Written by Craig D. Robins, Esq.
If every person could transfer their valuable assets out of their name before filing for bankruptcy, then few people would pay their debts, everyone would file for bankruptcy, and our economic system would collapse.
Obviously, we have laws to prevent this very type of conduct. If a debtor makes a transfer with the intent to hinder, delay, or defraud creditors, the bankruptcy trustee has the power to set the transfer aside.
Even if the debtor does not have this intent, If the debtor transfers a valuable asset prior to filing bankruptcy and does not receive reasonable value in return, then the transfer is called a “fraudulent transfer,” and the trustee can sue the person who received the asset to bring it back into the bankruptcy estate, so that all creditors can share in its value. In order for the trustee to be able to do this, the debtor must also be insolvent at the time of transfer.
One part of the bankruptcy petition requires the debtor to indicate whether he or she made any recent transfers of valuable assets.

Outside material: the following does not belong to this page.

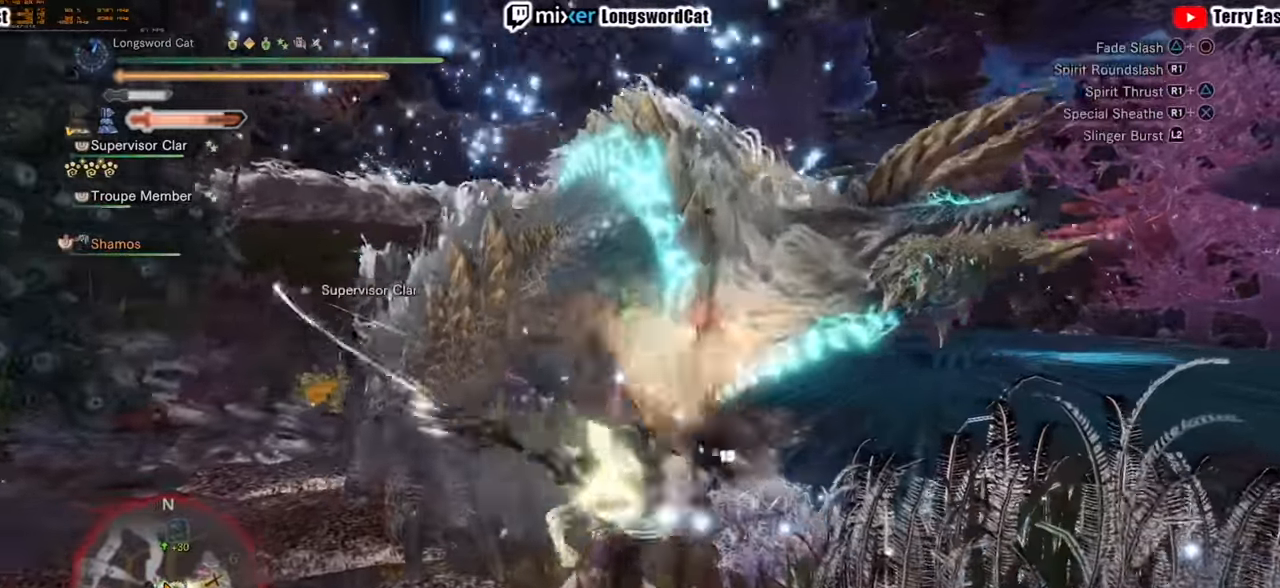
{"buttons": ["R1"], "left_stick": "center", "right_stick": "center", "events": [[80, "R1", "up"], [160, "R1", "down"], [240, "R1", "up"], [300, "R1", "down"], [400, "R1", "up"], [460, "R1", "down"]]}
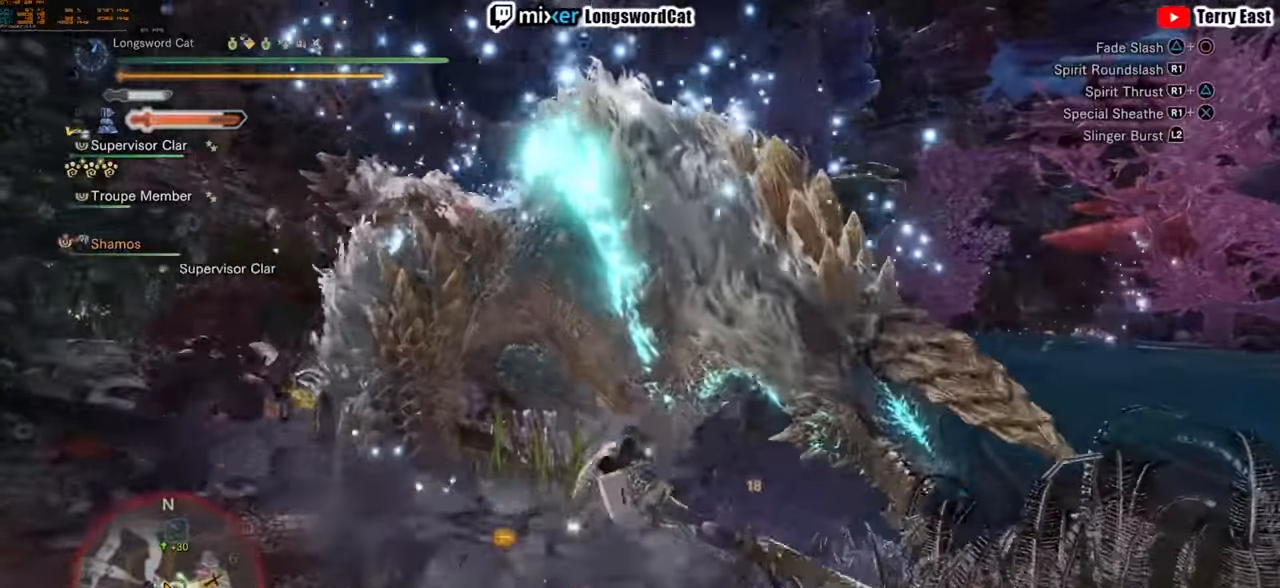
{"buttons": ["R1"], "left_stick": "up-right", "right_stick": "center", "events": [[60, "R1", "up"], [160, "R1", "down"], [160, "left_stick", "up-right"], [220, "R1", "up"], [300, "R1", "down"], [400, "R1", "up"], [480, "R1", "down"]]}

In addition, Long Island bankruptcy trustees routinely ask about such transfers and always ask about real estate that the debtor may have sold or transferred in the prior six to ten years.
If the bankruptcy court determines that a debtor made a fraudulent transfer with the intent to avoid paying creditors, then it might also determine that the debtor should not be entitled to receive a discharge, which means that there is no protection from creditors.
Thus, transferring valuable assets prior to filing should not be done without first speaking to a qualified Long Island bankruptcy attorney.
Debtors who have valuable assets do have options. One is to consider pre-bankruptcy planning, which involves turning non-exempt assets into exempt assets. Another option is to consider filing for Chapter 13 bankruptcy.